Using the records below, quote only the span that opens with the line containing "[74,59,299,72] cmpe-281-project1-3tier-web-app ->" and closes with the line containing "[128,279,246,298] // Add", exactly and inclusively.
*** Opening of INFORMATION PROVIDED ***
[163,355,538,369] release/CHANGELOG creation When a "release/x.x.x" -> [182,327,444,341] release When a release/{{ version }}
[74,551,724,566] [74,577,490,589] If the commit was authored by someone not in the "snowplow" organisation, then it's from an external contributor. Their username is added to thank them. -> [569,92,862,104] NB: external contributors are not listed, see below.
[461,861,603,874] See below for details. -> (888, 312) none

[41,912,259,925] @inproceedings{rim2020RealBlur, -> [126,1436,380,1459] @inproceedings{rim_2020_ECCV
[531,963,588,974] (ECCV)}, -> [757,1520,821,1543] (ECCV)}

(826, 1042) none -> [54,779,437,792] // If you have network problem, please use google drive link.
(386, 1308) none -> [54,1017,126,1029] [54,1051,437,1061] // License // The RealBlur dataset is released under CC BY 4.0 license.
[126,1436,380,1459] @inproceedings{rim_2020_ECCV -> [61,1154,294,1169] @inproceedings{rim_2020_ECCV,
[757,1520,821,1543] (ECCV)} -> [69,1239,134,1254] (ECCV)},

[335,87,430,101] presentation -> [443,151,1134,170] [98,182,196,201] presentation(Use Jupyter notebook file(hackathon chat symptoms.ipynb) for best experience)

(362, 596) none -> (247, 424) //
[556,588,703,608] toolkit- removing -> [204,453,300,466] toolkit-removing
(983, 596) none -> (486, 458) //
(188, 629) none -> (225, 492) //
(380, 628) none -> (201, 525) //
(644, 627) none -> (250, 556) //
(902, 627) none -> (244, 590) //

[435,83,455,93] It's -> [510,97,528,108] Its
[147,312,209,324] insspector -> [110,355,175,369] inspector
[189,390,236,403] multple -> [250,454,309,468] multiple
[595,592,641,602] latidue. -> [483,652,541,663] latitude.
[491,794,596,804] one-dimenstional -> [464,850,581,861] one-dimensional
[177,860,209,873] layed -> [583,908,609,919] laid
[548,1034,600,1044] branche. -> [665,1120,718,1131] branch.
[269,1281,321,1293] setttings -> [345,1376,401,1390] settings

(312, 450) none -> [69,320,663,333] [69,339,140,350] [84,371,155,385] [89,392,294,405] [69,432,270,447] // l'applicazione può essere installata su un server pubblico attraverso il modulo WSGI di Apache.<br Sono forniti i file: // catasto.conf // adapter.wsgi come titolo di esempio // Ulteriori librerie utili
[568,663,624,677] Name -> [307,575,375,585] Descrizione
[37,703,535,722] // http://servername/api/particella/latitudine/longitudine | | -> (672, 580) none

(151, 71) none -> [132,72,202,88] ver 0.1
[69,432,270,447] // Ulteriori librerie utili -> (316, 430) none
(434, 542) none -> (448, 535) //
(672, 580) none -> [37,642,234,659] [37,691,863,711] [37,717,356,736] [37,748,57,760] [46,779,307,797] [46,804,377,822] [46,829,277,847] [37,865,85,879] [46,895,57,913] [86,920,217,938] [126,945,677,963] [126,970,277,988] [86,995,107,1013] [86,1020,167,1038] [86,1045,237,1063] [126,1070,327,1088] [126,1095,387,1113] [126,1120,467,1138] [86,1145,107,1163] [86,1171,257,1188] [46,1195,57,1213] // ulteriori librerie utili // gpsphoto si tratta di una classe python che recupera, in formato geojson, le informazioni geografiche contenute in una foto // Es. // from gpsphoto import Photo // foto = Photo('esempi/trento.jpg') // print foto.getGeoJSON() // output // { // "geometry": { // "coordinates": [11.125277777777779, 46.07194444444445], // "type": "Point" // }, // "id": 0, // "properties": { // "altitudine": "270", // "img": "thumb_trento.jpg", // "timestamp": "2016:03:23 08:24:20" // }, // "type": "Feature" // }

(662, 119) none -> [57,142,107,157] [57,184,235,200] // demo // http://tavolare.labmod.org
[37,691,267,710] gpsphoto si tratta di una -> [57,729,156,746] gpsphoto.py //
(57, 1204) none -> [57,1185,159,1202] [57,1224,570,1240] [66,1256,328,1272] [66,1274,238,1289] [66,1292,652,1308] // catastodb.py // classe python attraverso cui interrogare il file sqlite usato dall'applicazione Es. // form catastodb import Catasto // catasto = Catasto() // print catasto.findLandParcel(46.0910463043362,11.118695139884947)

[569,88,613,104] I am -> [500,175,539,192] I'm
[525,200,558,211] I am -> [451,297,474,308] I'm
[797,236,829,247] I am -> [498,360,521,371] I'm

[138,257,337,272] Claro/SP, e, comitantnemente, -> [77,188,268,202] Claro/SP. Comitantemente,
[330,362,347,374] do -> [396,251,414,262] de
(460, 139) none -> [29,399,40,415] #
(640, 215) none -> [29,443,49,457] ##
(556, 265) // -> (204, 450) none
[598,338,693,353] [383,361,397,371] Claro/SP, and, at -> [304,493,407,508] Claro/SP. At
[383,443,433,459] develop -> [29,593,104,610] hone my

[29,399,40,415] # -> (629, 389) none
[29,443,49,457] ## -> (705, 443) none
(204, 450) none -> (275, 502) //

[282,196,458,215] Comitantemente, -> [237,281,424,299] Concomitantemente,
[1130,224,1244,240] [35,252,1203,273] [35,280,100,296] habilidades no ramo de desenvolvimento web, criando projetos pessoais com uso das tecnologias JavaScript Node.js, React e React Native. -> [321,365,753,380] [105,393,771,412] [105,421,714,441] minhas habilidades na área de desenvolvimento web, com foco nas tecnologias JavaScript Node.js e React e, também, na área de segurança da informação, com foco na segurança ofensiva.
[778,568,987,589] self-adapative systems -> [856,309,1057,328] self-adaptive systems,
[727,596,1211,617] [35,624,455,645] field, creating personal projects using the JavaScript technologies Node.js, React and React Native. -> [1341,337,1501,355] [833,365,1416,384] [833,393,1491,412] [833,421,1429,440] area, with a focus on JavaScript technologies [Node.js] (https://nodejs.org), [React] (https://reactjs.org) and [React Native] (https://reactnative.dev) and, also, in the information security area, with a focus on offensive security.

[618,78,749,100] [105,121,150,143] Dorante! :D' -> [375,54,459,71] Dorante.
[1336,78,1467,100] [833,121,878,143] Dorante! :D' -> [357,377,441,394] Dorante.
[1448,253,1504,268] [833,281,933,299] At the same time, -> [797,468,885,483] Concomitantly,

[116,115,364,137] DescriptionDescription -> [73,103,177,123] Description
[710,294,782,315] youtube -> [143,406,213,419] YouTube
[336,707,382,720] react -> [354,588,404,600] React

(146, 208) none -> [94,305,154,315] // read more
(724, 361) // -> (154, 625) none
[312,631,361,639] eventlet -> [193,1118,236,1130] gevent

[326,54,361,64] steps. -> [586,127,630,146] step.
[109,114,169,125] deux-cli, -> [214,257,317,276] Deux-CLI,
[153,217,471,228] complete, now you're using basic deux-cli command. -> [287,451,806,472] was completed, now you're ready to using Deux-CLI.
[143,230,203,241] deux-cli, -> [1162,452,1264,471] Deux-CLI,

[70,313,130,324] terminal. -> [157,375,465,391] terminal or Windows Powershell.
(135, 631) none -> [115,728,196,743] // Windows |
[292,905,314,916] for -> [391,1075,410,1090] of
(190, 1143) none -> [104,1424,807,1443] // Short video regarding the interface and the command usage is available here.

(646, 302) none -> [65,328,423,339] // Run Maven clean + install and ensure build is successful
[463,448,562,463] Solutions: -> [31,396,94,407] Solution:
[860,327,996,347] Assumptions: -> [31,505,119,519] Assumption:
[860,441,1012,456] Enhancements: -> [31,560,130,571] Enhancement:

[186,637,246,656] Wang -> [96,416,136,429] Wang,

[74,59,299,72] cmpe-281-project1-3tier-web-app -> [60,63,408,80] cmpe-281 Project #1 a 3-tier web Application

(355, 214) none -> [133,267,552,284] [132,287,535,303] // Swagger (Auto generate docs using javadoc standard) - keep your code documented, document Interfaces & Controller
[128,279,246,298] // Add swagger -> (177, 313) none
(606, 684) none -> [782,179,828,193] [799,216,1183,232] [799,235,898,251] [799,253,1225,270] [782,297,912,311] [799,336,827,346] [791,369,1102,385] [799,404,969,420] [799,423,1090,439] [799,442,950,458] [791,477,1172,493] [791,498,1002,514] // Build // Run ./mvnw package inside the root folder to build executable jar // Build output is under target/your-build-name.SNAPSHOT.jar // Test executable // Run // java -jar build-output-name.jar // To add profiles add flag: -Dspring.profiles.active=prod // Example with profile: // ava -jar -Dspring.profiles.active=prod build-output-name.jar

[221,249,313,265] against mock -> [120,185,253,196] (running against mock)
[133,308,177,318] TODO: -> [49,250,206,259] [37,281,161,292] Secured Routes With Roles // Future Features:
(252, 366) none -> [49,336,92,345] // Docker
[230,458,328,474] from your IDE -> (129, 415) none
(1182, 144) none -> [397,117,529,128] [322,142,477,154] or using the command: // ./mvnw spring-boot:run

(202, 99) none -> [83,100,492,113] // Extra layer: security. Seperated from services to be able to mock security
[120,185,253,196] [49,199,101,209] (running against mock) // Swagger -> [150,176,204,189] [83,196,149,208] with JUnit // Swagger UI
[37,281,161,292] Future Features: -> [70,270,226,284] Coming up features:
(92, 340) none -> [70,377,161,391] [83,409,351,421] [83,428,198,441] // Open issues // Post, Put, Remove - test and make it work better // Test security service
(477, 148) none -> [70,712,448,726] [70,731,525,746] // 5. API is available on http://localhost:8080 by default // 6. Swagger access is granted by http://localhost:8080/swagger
*** Close of INFORMATION PROVIDED ***
- **EXERCISE ANSWER**:
[74,59,299,72] cmpe-281-project1-3tier-web-app -> [60,63,408,80] cmpe-281 Project #1 a 3-tier web Application

(355, 214) none -> [133,267,552,284] [132,287,535,303] // Swagger (Auto generate docs using javadoc standard) - keep your code documented, document Interfaces & Controller
[128,279,246,298] // Add swagger -> (177, 313) none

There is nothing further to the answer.